Wednesday 7 August 2013

Trouble at the Top?

Pope Francis and Mikhail Gorbachev

 Odin descended to the Underworld, seeking counsel from the Norns - those wise and ancient seers - regarding the last day, the great battle and the twilight of the gods.

Roger Lancelyn Green: Tales of the Norsemen

  


Watching Pope Francis give his impromptu press conference on the plane last week, I found myself thinking; "haven't we been here before?"The parallels, after all, are striking: a charismatic leader taking the reins after a long period of perceived 'stagnation', a new openness (Glasnost) in terms of communications and relations with the media, a re-structuring (Perestroika), and 'cleansing of stables'. We also have a reaching out towards constituents possibly disaffected by the former 'regime', rapturous welcomes overseas, plus a small but powerful cadre of irritated conservatives (see comments below various Catholic Herald blog posts).

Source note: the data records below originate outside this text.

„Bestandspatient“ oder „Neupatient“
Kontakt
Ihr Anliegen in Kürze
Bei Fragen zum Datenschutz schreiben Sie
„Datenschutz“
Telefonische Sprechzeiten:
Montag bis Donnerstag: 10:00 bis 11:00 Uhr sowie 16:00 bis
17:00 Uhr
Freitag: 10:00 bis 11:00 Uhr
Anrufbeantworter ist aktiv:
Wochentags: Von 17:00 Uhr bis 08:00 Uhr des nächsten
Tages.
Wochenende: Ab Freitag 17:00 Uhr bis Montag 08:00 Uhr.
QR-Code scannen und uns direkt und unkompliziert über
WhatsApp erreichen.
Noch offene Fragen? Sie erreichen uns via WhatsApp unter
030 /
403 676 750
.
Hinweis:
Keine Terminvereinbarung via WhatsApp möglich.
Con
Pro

The chief difference I can see between the Pope and Mikhial Gorbachev is that Francis enjoys  substantial grass-roots support within his own 'nation', a popularity which the final General Secretary of the Soviet Union' always lacked. The potential downside for the Pontiff is that his previous 'General Secreatary' did not die (unlike Konstantin Chernenko before Gorbachev), but only retired. Benedict XVI is alive and in situ, available as a theoretical, if unlikely, rallying point for disgruntled traditionalists.


 


When the conservative coup to oust Gorbachev failed in August 1991, pretty much all of us thought, "Great, thank goodness we're not going back to the Cold War and the days of Brezhnev and Andropov." But by Christmas Day, the Soviet Union (of which Gorbachev was supposed to be the steward) had gone - a ghost state fit only for the history books. How exactly that happened, and why, remains one of the greatest, and most mysterious, questions of our time.